Accute global awareness of environmental degradation seems at last to have created a consensus that environmental obligations should be imposed on decision-makers, whether state or non-state actors. However, although substantive environmental rights have been developed to a limited degree, there is as yet no international treaty or agreement that provides a globally accepted substantive human right to a good or clean and healthy environment.

This impressive book proposes such a right. In unprecedented depth, the author probes the legal obligations of decision-makers within states, companies, multilateral development banks and the World Trade Organization and develops a sound substantive human right that creates duties, both nationally and internationally, by which all decision-makers are legally bound to follow specific rules and procedures that would prevent or limit environmental degradation stemming from their decisions.

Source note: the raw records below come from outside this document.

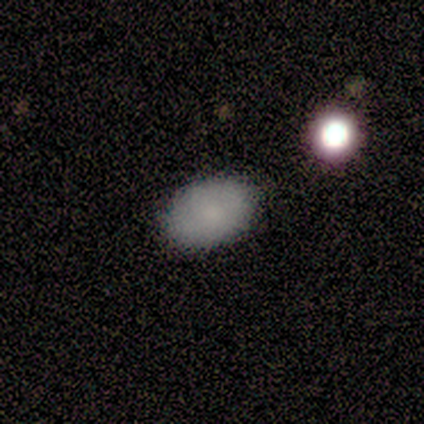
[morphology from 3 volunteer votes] A smooth galaxy with no disk features (100%) that is in between round and cigar-shaped (100%).

Vote fractions:
- Smooth or featured? smooth: 100% / featured or disk: 0% / star or artifact: 0%
- How rounded? in between: 100% / round: 0% / cigar-shaped: 0%
- Merging? none: 67% / minor disturbance: 33% / major disturbance: 0% / merger: 0%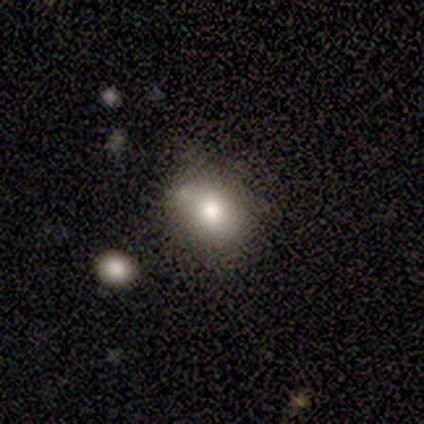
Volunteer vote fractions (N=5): Smooth or featured? 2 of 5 (40%, tied with star or artifact) said smooth. How rounded? 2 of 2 (100%) said in between. Merging? 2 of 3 (67%) said minor disturbance.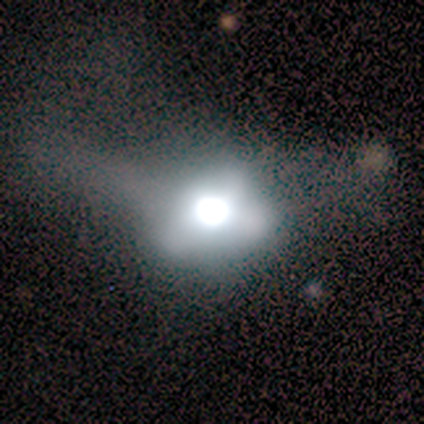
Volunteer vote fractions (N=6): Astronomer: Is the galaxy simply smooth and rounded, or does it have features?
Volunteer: featured or disk — 50% (runner-up: star or artifact, 33%).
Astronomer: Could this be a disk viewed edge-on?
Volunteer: no — 100%.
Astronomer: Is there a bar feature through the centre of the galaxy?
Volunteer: no — 100%.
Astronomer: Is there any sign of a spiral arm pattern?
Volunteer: no — 100%.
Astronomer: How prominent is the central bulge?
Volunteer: large — 100%.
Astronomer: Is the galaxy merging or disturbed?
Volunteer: major disturbance — 75%.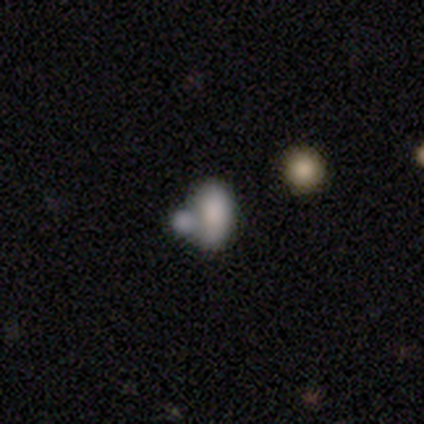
Smooth or featured: smooth — 60% (featured or disk — 20%)
How rounded: in between — 100%
Merging: none — 50% (minor disturbance — 25%)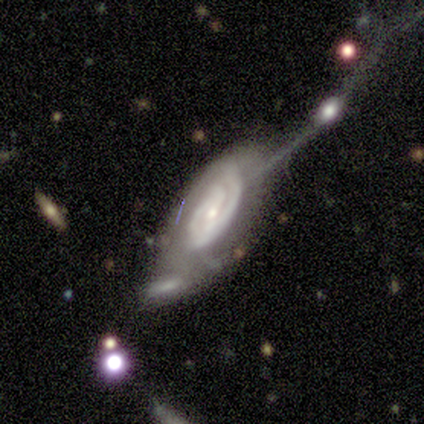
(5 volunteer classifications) Volunteers were most divided on "merging" (2-way tie): major disturbance: 40%, merger: 40%, none: 20%, minor disturbance: 0%. More confident: smooth or featured — featured or disk (100%); spiral arms — yes (100%); bulge size — small (100%); edge-on disk — no (80%); spiral winding — tight (75%); bar — no (50%); spiral arm count — can't tell (50%).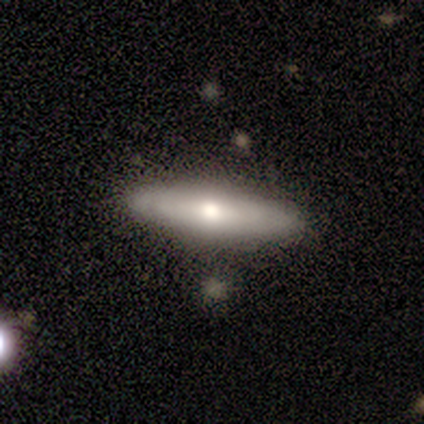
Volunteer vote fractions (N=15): This appears to be a featured or disk galaxy (60%) with no bar (80%), no spiral arms (60%) and a moderate central bulge (80%). Merging: none (100%).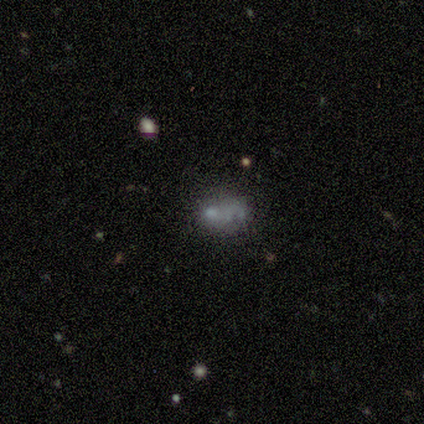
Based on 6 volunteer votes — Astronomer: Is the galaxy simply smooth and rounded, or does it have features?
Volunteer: smooth — 50% (runner-up: star or artifact, 33%).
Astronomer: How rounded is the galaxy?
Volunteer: in between — 100%.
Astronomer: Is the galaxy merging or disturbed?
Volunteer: merger — 50%.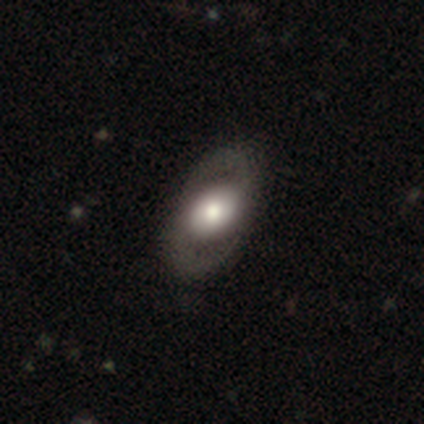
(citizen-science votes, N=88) This is likely a featured or disk galaxy (69%). It is clearly not viewed edge-on (97%). Bar: possibly no (59%). Spiral arm pattern: clearly yes (90%). Spiral arm count: clearly 2 (100%). Spiral winding: possibly medium (51%). Central bulge: possibly moderate (46%). Merging: clearly none (84%).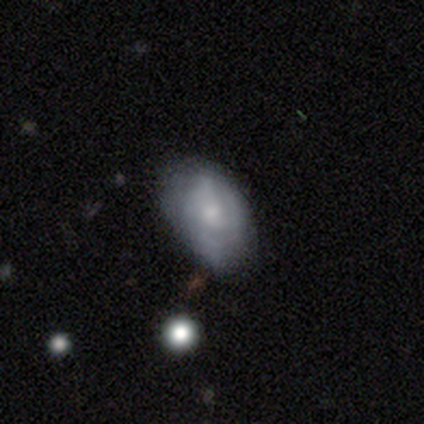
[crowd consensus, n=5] Smooth or featured: smooth — 60% (featured or disk — 40%)
How rounded: in between — 100%
Merging: minor disturbance — 60% (none — 40%)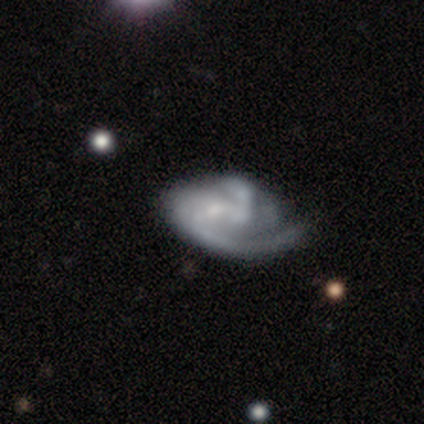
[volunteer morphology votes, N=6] A featured or disk galaxy (83%) with no bar (100%), 3 (40%, tied with can't tell) tight (60%) spiral arms (100%) and a small central bulge (80%).

Vote fractions:
- Smooth or featured? featured or disk: 83% / smooth: 17% / star or artifact: 0%
- Edge-on disk? no: 100% / yes: 0%
- Bar? no: 100% / strong: 0% / weak: 0%
- Spiral arms? yes: 100% / no: 0%
- Spiral winding? tight: 60% / medium: 20% / loose: 20%
- Spiral arm count? 3: 40% (tied) / can't tell: 40% (tied) / 2: 20% / 1: 0% / 4: 0% / more than 4: 0%
- Bulge size? small: 80% / moderate: 20% / dominant: 0% / large: 0% / none: 0%
- Merging? major disturbance: 67% / none: 33% / minor disturbance: 0% / merger: 0%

Among the major issues dealt with in the course of the presentation are the following:
determination of an equitable form of compensation where less environmentally-degrading alternatives are not viable;
anthropocentric approach vs. intrinsic rights for all ecosystems and natural systems; problems of fixing qualitative standards;
problems arising from the differing economic capacities of states;
the extent to which state constitutional provisions relating to the environment can direct and constrain legislators and policymakers;
effectiveness of responses to pressure upon multinational enterprises to take the environment into consideration in their decision-making processes; intergenerational equity;
protection of indigenous and vulnerable communities; and
public participation in the environmental impact assessment process.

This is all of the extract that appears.